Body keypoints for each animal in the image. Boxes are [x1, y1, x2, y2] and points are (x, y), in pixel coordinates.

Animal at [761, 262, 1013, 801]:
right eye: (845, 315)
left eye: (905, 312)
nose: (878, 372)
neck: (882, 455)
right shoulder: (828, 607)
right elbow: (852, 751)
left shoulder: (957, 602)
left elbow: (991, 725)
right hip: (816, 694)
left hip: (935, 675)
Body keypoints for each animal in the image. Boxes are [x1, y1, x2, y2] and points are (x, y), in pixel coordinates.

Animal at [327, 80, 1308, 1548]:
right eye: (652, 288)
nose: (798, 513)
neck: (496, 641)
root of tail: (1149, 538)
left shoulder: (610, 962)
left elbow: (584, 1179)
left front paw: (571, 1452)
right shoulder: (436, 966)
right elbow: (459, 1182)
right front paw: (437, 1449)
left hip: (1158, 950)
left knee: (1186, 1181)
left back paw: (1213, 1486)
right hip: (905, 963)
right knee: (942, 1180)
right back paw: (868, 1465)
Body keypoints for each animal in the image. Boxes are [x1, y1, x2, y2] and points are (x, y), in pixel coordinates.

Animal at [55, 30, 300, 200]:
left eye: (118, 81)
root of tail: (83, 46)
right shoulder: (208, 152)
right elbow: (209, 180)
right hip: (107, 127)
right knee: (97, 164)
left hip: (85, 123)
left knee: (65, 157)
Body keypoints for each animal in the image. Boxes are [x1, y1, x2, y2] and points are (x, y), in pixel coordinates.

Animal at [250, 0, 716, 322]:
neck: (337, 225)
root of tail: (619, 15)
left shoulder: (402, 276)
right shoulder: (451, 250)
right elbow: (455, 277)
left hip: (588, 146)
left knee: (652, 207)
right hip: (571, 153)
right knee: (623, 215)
——————
▶ _WHAT TO DO_
Up to and including the last line of the data, copy each line exactly, starting with the line that contains "root of tail: (1149, 538)".

▶ _RESULT OF THE EXERCISE_
root of tail: (1149, 538)
left shoulder: (610, 962)
left elbow: (584, 1179)
left front paw: (571, 1452)
right shoulder: (436, 966)
right elbow: (459, 1182)
right front paw: (437, 1449)
left hip: (1158, 950)
left knee: (1186, 1181)
left back paw: (1213, 1486)
right hip: (905, 963)
right knee: (942, 1180)
right back paw: (868, 1465)
Body keypoints for each animal in the image. Boxes are [x1, y1, x2, y2] and points are (x, y), in pixel coordinates.

Animal at [55, 30, 300, 200]:
left eye: (118, 81)
root of tail: (83, 46)
right shoulder: (208, 152)
right elbow: (209, 180)
right hip: (107, 127)
right knee: (97, 164)
left hip: (85, 123)
left knee: (65, 157)
Body keypoints for each animal in the image. Boxes are [x1, y1, x2, y2] and points are (x, y), in pixel coordinates.

Animal at [250, 0, 716, 322]:
neck: (337, 225)
root of tail: (619, 15)
left shoulder: (402, 276)
right shoulder: (451, 250)
right elbow: (455, 277)
left hip: (588, 146)
left knee: (652, 207)
right hip: (571, 153)
right knee: (623, 215)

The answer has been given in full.